--- RECORDS TO PROCESS Enclosed Below ---

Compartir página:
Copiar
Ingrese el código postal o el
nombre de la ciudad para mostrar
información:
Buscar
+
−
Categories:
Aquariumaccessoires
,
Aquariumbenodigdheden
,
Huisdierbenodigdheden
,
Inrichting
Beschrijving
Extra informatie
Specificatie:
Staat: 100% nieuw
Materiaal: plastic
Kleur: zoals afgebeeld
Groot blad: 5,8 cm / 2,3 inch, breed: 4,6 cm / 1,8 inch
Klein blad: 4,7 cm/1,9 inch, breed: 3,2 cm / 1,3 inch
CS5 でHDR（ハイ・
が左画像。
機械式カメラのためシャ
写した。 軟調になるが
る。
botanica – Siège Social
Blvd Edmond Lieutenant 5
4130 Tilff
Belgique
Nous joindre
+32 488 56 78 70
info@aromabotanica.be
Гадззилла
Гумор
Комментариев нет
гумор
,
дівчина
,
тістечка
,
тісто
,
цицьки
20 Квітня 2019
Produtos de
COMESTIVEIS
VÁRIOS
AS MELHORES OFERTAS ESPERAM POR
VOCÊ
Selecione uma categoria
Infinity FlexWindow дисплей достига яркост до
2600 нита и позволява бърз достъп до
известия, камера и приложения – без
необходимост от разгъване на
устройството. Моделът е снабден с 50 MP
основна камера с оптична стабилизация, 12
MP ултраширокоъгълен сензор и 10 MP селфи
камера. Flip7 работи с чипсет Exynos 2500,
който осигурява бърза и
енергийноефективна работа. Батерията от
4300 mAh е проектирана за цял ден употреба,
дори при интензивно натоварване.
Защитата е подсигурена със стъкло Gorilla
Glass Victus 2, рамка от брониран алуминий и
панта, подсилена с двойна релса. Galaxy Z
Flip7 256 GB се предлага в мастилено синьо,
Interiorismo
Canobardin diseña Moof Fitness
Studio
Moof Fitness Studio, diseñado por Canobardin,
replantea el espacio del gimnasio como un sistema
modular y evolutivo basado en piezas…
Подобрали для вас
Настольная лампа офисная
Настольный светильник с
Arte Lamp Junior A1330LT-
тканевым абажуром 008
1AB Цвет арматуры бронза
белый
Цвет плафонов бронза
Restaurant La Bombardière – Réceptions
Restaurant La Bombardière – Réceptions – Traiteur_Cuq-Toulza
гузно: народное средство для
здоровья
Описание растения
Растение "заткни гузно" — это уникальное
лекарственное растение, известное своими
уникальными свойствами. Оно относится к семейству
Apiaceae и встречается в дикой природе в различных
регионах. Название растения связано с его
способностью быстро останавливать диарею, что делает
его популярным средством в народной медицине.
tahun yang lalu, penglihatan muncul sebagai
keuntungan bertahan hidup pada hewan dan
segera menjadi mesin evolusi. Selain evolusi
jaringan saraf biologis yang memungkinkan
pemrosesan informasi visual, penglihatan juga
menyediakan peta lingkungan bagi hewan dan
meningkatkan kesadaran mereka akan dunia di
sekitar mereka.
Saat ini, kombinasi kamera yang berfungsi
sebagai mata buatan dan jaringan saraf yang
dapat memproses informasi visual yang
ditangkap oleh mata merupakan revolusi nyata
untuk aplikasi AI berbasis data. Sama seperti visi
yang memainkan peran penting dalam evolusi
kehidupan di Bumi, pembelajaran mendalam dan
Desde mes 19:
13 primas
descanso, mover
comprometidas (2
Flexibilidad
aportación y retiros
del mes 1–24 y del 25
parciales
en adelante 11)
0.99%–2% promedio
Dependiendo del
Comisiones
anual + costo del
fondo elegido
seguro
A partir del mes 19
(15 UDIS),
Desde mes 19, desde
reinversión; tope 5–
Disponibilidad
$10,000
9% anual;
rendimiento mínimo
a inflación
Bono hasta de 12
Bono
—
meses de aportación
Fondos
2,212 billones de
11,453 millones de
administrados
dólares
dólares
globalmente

--- End of Enclosed RECORDS TO PROCESS ---

• WHAT IS BEING ASKED: Rewrite the records from the start through the line containing "2600 нита и позволява бърз достъп до", changing "plastic" to "kunststof" and leaving all other text untouched.

• EXERCISE RESULT:
Compartir página:
Copiar
Ingrese el código postal o el
nombre de la ciudad para mostrar
información:
Buscar
+
−
Categories:
Aquariumaccessoires
,
Aquariumbenodigdheden
,
Huisdierbenodigdheden
,
Inrichting
Beschrijving
Extra informatie
Specificatie:
Staat: 100% nieuw
Materiaal: kunststof
Kleur: zoals afgebeeld
Groot blad: 5,8 cm / 2,3 inch, breed: 4,6 cm / 1,8 inch
Klein blad: 4,7 cm/1,9 inch, breed: 3,2 cm / 1,3 inch
CS5 でHDR（ハイ・
が左画像。
機械式カメラのためシャ
写した。 軟調になるが
る。
botanica – Siège Social
Blvd Edmond Lieutenant 5
4130 Tilff
Belgique
Nous joindre
+32 488 56 78 70
info@aromabotanica.be
Гадззилла
Гумор
Комментариев нет
гумор
,
дівчина
,
тістечка
,
тісто
,
цицьки
20 Квітня 2019
Produtos de
COMESTIVEIS
VÁRIOS
AS MELHORES OFERTAS ESPERAM POR
VOCÊ
Selecione uma categoria
Infinity FlexWindow дисплей достига яркост до
2600 нита и позволява бърз достъп до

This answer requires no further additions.